╭─ Recorded information

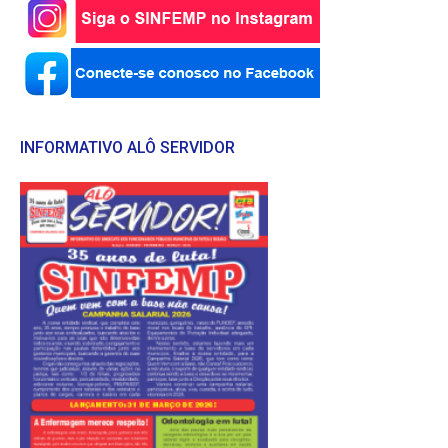
INFORMATIVO ALÔ SERVIDOR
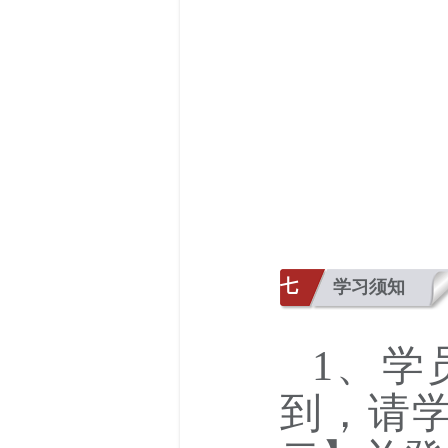
七
学习须知
1、学
到，请学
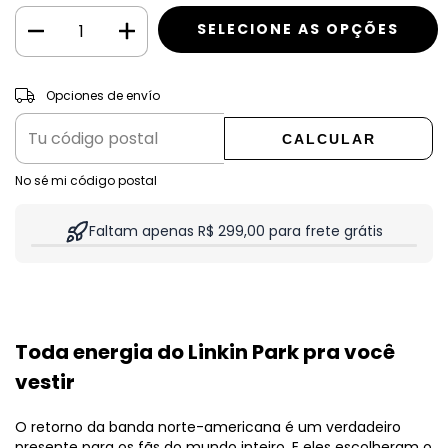
CAMBIAR CP
Entregas para el CP:
Opciones de envío
CALCULAR
No sé mi código postal
Faltam apenas R$ 299,00 para frete grátis
Toda energia do Linkin Park pra você
vestir
O retorno da banda norte-americana é um verdadeiro
presente para os fãs do mundo inteiro. E eles escolheram o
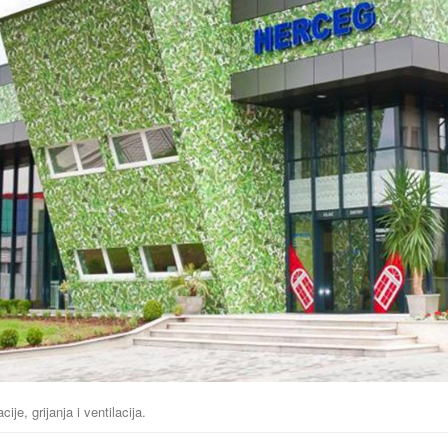
je, grijanja i ventilacija.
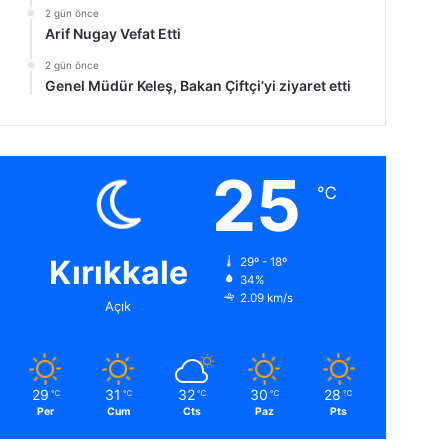
2 gün önce
Arif Nugay Vefat Etti
2 gün önce
Genel Müdür Keleş, Bakan Çiftçi’yi ziyaret etti
25
℃
Kırıkkale
29º - 18º
34%
2.09 km/s
Açık
29
31
32
30
28
℃
℃
℃
℃
℃
Per
Cum
Cts
Paz
Pts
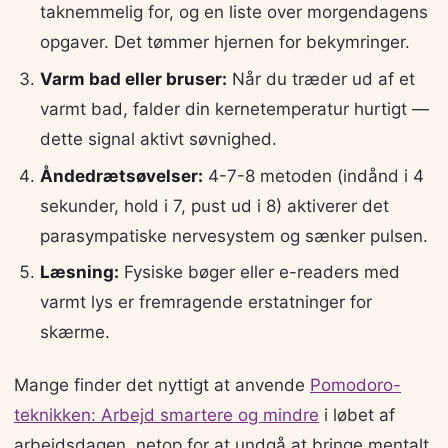
taknemmelig for, og en liste over morgendagens
opgaver. Det tømmer hjernen for bekymringer.
Varm bad eller bruser:
Når du træder ud af et
varmt bad, falder din kernetemperatur hurtigt —
dette signal aktivt søvnighed.
Åndedrætsøvelser:
4-7-8 metoden (indånd i 4
sekunder, hold i 7, pust ud i 8) aktiverer det
parasympatiske nervesystem og sænker pulsen.
Læsning:
Fysiske bøger eller e-readers med
varmt lys er fremragende erstatninger for
skærme.
Mange finder det nyttigt at anvende
Pomodoro-
teknikken: Arbejd smartere og mindre
i løbet af
arbejdsdagen, netop for at undgå at bringe mentalt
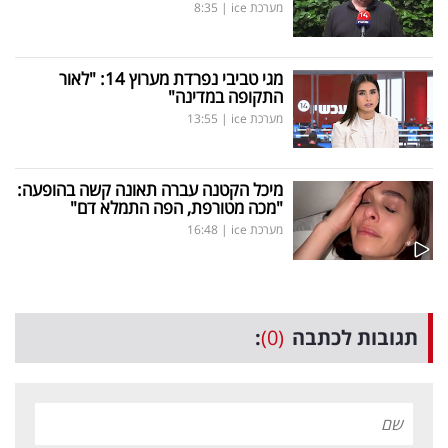
מערכת ice
|
8:35
מגי טביבי נפרדת מערוץ 14: "לאור
התקופה במדינה"
מערכת ice
|
13:55
מיכל הקטנה עברה תאונה קשה בהופעה:
"מכה מטורפת, הפה התמלא דם"
מערכת ice
|
16:48
תגובות לכתבה
(0)
:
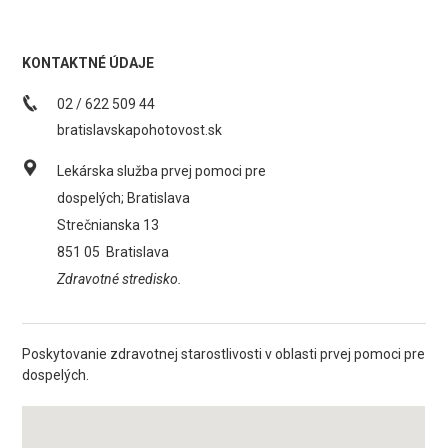
KONTAKTNÉ ÚDAJE
02 / 622 509 44
bratislavskapohotovost.sk
Lekárska služba prvej pomoci pre
dospelých; Bratislava
Strečnianska 13
851 05
Bratislava
Zdravotné stredisko.
Poskytovanie zdravotnej starostlivosti v oblasti prvej pomoci pre
dospelých.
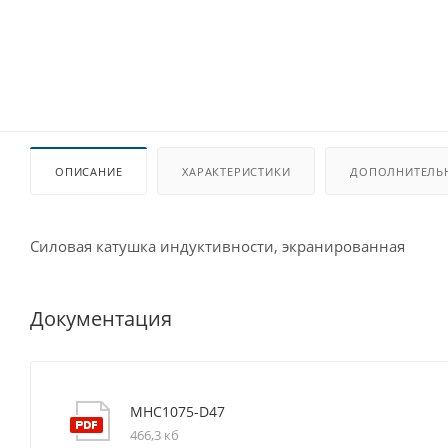
ОПИСАНИЕ
ХАРАКТЕРИСТИКИ
ДОПОЛНИТЕЛЬ
Силовая катушка индуктивности, экранированная
Документация
MHC1075-D47
466,3 кб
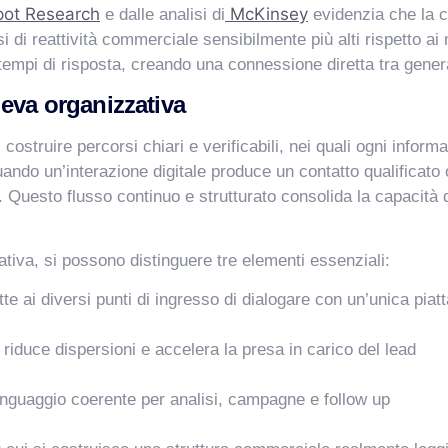
ot Research
McKinsey
e dalle analisi di
evidenzia che la c
i di reattività commerciale sensibilmente più alti rispetto ai 
 i tempi di risposta, creando una connessione diretta tra gen
leva organizzativa
ostruire percorsi chiari e verificabili, nei quali ogni inform
ando un’interazione digitale produce un contatto qualificat
e. Questo flusso continuo e strutturato consolida la capacit
iva, si possono distinguere tre elementi essenziali:
te ai diversi punti di ingresso di dialogare con un’unica piat
 riduce dispersioni e accelera la presa in carico del lead
linguaggio coerente per analisi, campagne e follow up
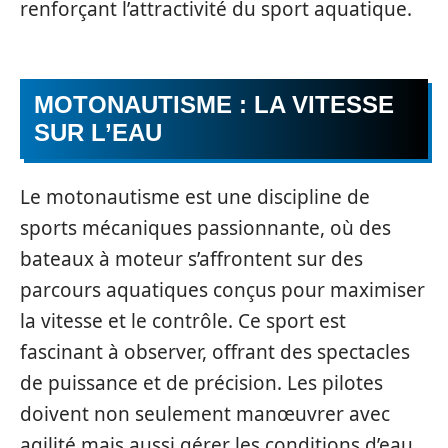
renforçant l’attractivité du sport aquatique.
MOTONAUTISME : LA VITESSE
SUR L’EAU
Le motonautisme est une discipline de
sports mécaniques passionnante, où des
bateaux à moteur s’affrontent sur des
parcours aquatiques conçus pour maximiser
la vitesse et le contrôle. Ce sport est
fascinant à observer, offrant des spectacles
de puissance et de précision. Les pilotes
doivent non seulement manœuvrer avec
agilité mais aussi gérer les conditions d’eau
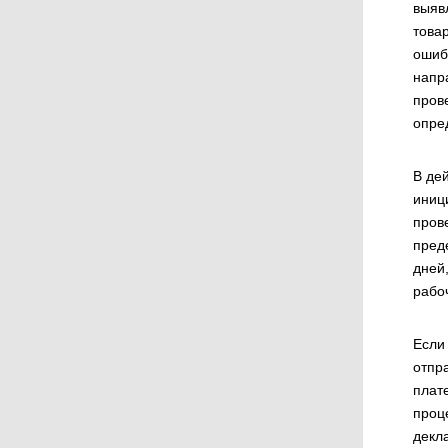
выяв
това
ошиб
напр
пров
опре
В де
иниц
пров
пред
дней,
рабоч
Если
отпр
плат
проц
декл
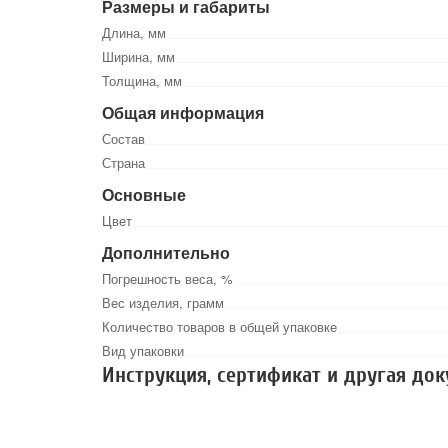
Размеры и габариты
Длина, мм
Ширина, мм
Толщина, мм
Общая информация
Состав
Страна
Основные
Цвет
Дополнительно
Погрешность веса, %
Вес изделия, грамм
Количество товаров в общей упаковке
Вид упаковки
Инструкция, сертификат и другая до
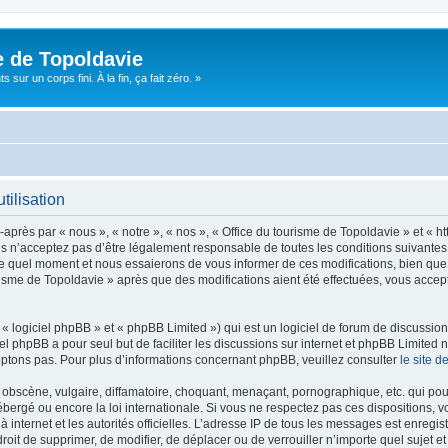
e de Topoldavie
sur un corps fini. À la fin, ça fait zéro. »
tilisation
après par « nous », « notre », « nos », « Office du tourisme de Topoldavie » et « h
 n’acceptez pas d’être légalement responsable de toutes les conditions suivantes, v
e quel moment et nous essaierons de vous informer de ces modifications, bien que 
ourisme de Topoldavie » après que des modifications aient été effectuées, vous acce
 logiciel phpBB » et « phpBB Limited ») qui est un logiciel de forum de discussio
iel phpBB a pour seul but de faciliter les discussions sur internet et phpBB Limit
ptons pas. Pour plus d’informations concernant phpBB, veuillez consulter
le site 
obscène, vulgaire, diffamatoire, choquant, menaçant, pornographique, etc. qui pourr
ébergé ou encore la loi internationale. Si vous ne respectez pas ces dispositions, 
 à internet et les autorités officielles. L’adresse IP de tous les messages est enregi
e droit de supprimer, de modifier, de déplacer ou de verrouiller n’importe quel suje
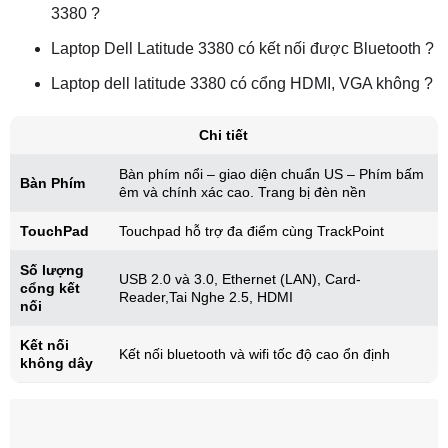
3380 ?
Laptop Dell Latitude 3380 có kết nối được Bluetooth ?
Laptop dell latitude 3380 có cổng HDMI, VGA không ?
Chi tiết
Bàn phím nổi – giao diện chuẩn US – Phím bấm
Bàn Phím
êm và chính xác cao. Trang bị đèn nền
TouchPad
Touchpad hỗ trợ đa điểm cùng TrackPoint
Số lượng
USB 2.0 và 3.0, Ethernet (LAN), Card-
cổng kết
Reader,Tai Nghe 2.5, HDMI
nối
Kết nối
Kết nối bluetooth và wifi tốc độ cao ổn định
không dây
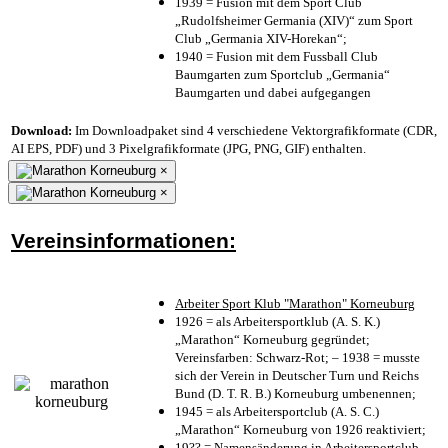
1939 = Fusion mit dem Sport Club
„Rudolfsheimer Germania (XIV)“ zum Sport
Club „Germania XIV-Horekan“;
1940 = Fusion mit dem Fussball Club
Baumgarten zum Sportclub „Germania“
Baumgarten und dabei aufgegangen
Download:
Im Downloadpaket sind 4 verschiedene Vektorgrafikformate (CDR,
AI EPS, PDF) und 3 Pixelgrafikformate (JPG, PNG, GIF) enthalten.
×
×
Vereinsinformationen:
Arbeiter Sport Klub "Marathon" Korneuburg
1926 = als Arbeitersportklub (A. S. K.)
„Marathon“ Korneuburg gegründet;
Vereinsfarben: Schwarz-Rot; – 1938 = musste
sich der Verein in Deutscher Turn und Reichs
Bund (D. T. R. B.) Korneuburg umbenennen;
1945 = als Arbeitersportclub (A. S. C.)
„Marathon“ Korneuburg von 1926 reaktiviert;
19?? = Namensänderung in Arbeitersportclub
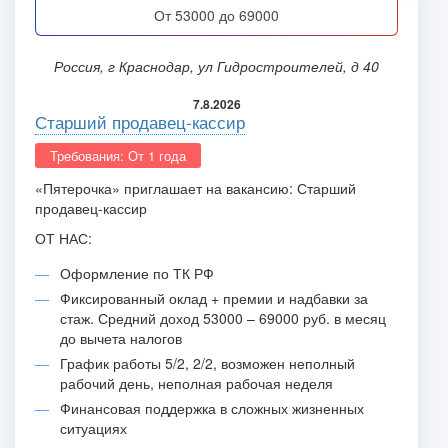
от 53000 до 69000
Россия, г Краснодар, ул Гидростроителей, д 40
7.8.2026
Старший продавец-кассир
Требования: От 1 года
«Пятерочка» приглашает на вакансию: Старший
продавец-кассир
ОТ НАС:
Оформление по ТК РФ
Фиксированный оклад + премии и надбавки за
стаж. Средний доход 53000 – 69000 руб. в месяц
до вычета налогов
График работы 5/2, 2/2, возможен неполный
рабочий день, неполная рабочая неделя
Финансовая поддержка в сложных жизненных
ситуациях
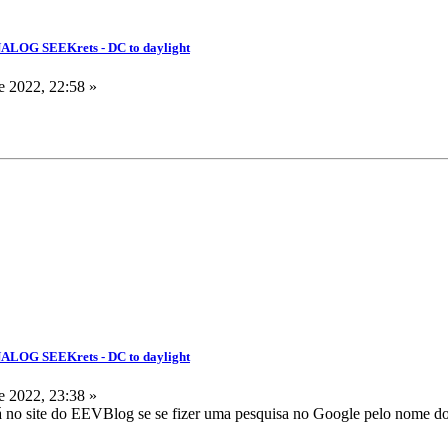
NALOG SEEKrets - DC to daylight
 2022, 22:58 »
NALOG SEEKrets - DC to daylight
 2022, 23:38 »
 no site do EEVBlog se se fizer uma pesquisa no Google pelo nome do 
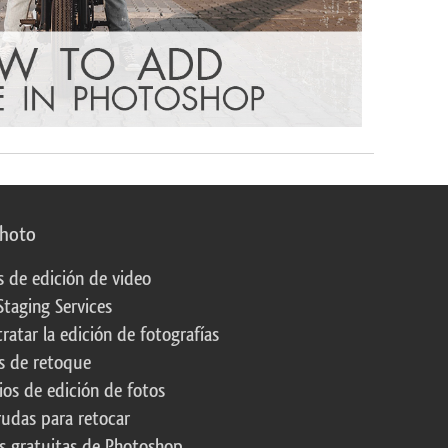
photo
s de edición de video
Staging Services
ratar la edición de fotografías
s de retoque
os de edición de fotos
rudas para retocar
s gratuitas de Photoshop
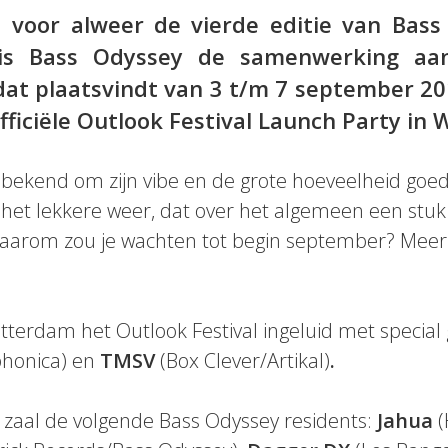
jd voor alweer de vierde editie van Bas
 is Bass Odyssey de samenwerking aa
 dat plaatsvindt van 3 t/m 7 september 201
fficiële Outlook Festival Launch Party in
t bekend om zijn vibe en de grote hoeveelheid goed
het lekkere weer, dat over het algemeen een stuk p
aarom zou je wachten tot begin september? Meer 
otterdam het Outlook Festival ingeluid met special
phonica) en
TMSV
(Box Clever/Artikal)
.
 zaal de volgende Bass Odyssey residents:
Jahua
(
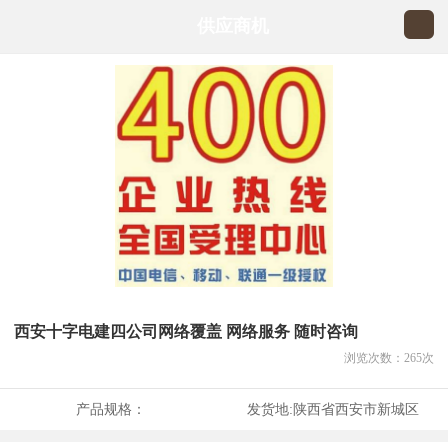
供应商机
西安十字电建四公司网络覆盖 网络服务 随时咨询
浏览次数：
265
次
产品规格：
发货地:
陕西省西安市新城区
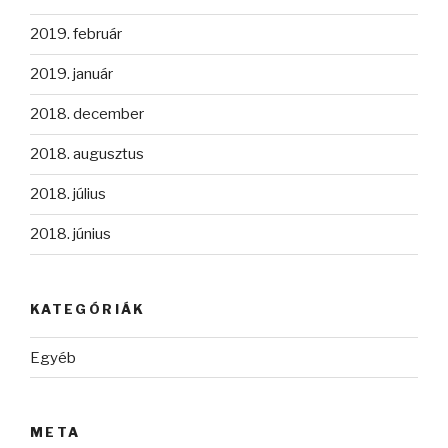
2019. február
2019. január
2018. december
2018. augusztus
2018. július
2018. június
KATEGÓRIÁK
Egyéb
META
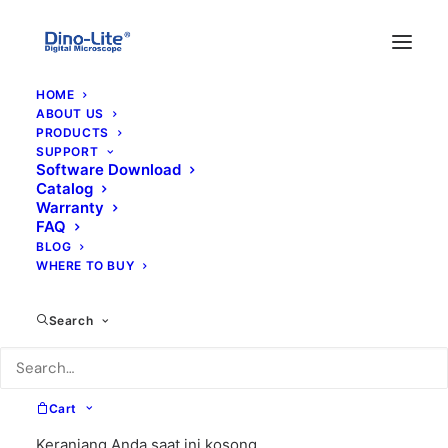
HOME
ABOUT US
PRODUCTS
SUPPORT
Software Download
Catalog
Warranty
FAQ
BLOG
WHERE TO BUY
8 mp
Search
Cart
Keranjang Anda saat ini kosong.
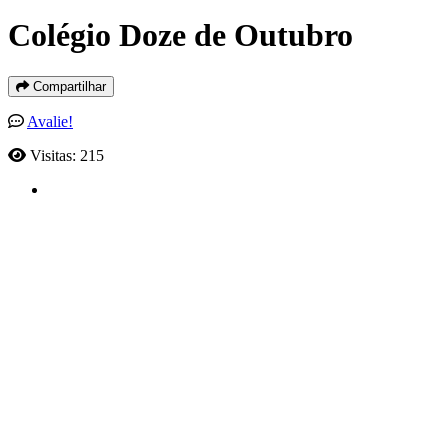
Colégio Doze de Outubro
Compartilhar
Avalie!
Visitas: 215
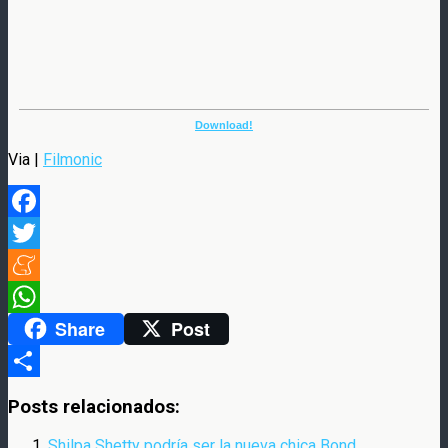
Download!
Via |
Filmonic
Facebook
Twitter
Meneame
Share
Post
WhatsApp
Compartir
Posts relacionados:
Shilpa Shetty podría ser la nueva chica Bond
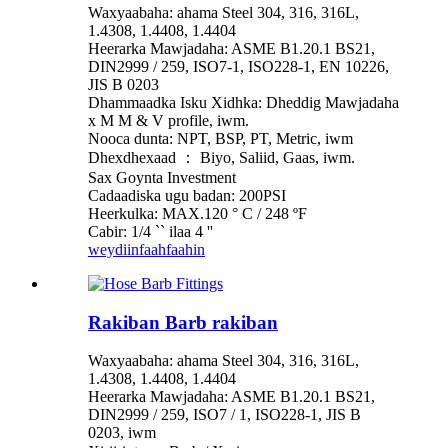
Waxyaabaha: ahama Steel 304, 316, 316L,
1.4308, 1.4408, 1.4404
Heerarka Mawjadaha: ASME B1.20.1 BS21,
DIN2999 / 259, ISO7-1, ISO228-1, EN 10226,
JIS B 0203
Dhammaadka Isku Xidhka: Dheddig Mawjadaha
x M M & V profile, iwm.
Nooca dunta: NPT, BSP, PT, Metric, iwm
Dhexdhexaad ： Biyo, Saliid, Gaas, iwm.
Sax Goynta Investment
Cadaadiska ugu badan: 200PSI
Heerkulka: MAX.120 ° C / 248 ºF
Cabir: 1/4 `` ilaa 4 ''
weydiin
faahfaahin
Rakiban Barb rakiban
Waxyaabaha: ahama Steel 304, 316, 316L,
1.4308, 1.4408, 1.4404
Heerarka Mawjadaha: ASME B1.20.1 BS21,
DIN2999 / 259, ISO7 / 1, ISO228-1, JIS B
0203, iwm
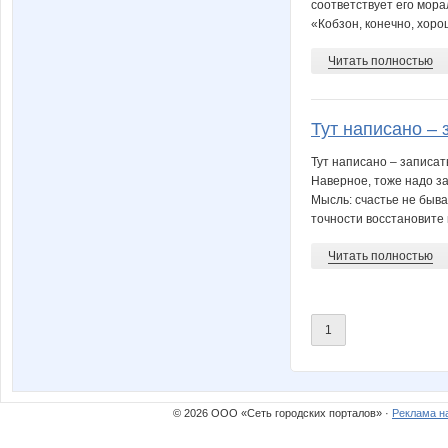
соответствует его мора
«Кобзон, конечно, хорош
Читать полностью
Тут написано – 
Тут написано – записат
Наверное, тоже надо за
Мысль: счастье не быва
точности восстановите в
Читать полностью
1
© 2026 ООО «Сеть городских порталов» ·
Реклама н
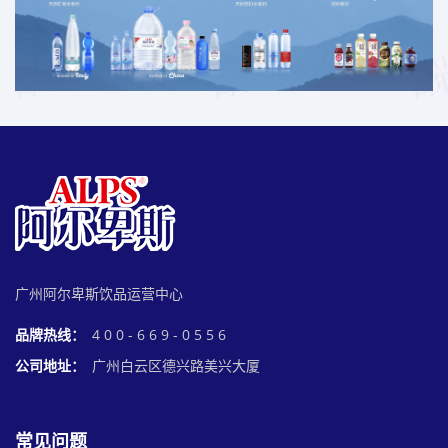
广州阿尔卑斯饮品运营中心
品牌热线：
4 0 0 - 6 6 9 - 0 5 5 6
公司地址：
广州白云区德兴路美兴大厦
常见问题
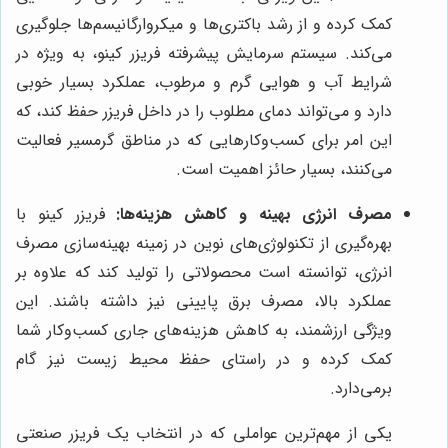
کمک کرده و از رشد باکتری‌ها و میکروارگانیسم‌ها جلوگیری
می‌کند. سیستم سرمایش پیشرفته فریزر کینو، به ویژه در
شرایط آب و هوایی گرم و مرطوب، عملکرد بسیار خوبی
دارد و می‌تواند دمای مطلوب را در داخل فریزر حفظ کند، که
این امر برای کسب‌وکارهایی که در مناطق گرمسیر فعالیت
می‌کنند، بسیار حائز اهمیت است.
مصرف انرژی بهینه و کاهش هزینه‌ها:
فریزر کینو با
بهره‌گیری از تکنولوژی‌های نوین در زمینه بهینه‌سازی مصرف
انرژی، توانسته است محصولاتی را تولید کند که علاوه بر
عملکرد بالا، مصرف برق پایینی نیز داشته باشند. این
ویژگی ارزشمند، به کاهش هزینه‌های جاری کسب‌وکار شما
کمک کرده و در راستای حفظ محیط زیست نیز گام
برمی‌دارد.
یکی از مهم‌ترین عواملی که در انتخاب یک فریزر صنعتی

╰─

» **Brief**
Transcribe exactly the lines above, beginning at the one with "dospelých; Bratislava" and going up to and including the one with "MHC1075-D47". Pictures do not belong in the copy.

» **Solved problem**
dospelých; Bratislava
Strečnianska 13
851 05
Bratislava
Zdravotné stredisko.
Poskytovanie zdravotnej starostlivosti v oblasti prvej pomoci pre
dospelých.
ОПИСАНИЕ
ХАРАКТЕРИСТИКИ
ДОПОЛНИТЕЛЬ
Силовая катушка индуктивности, экранированная
Документация
MHC1075-D47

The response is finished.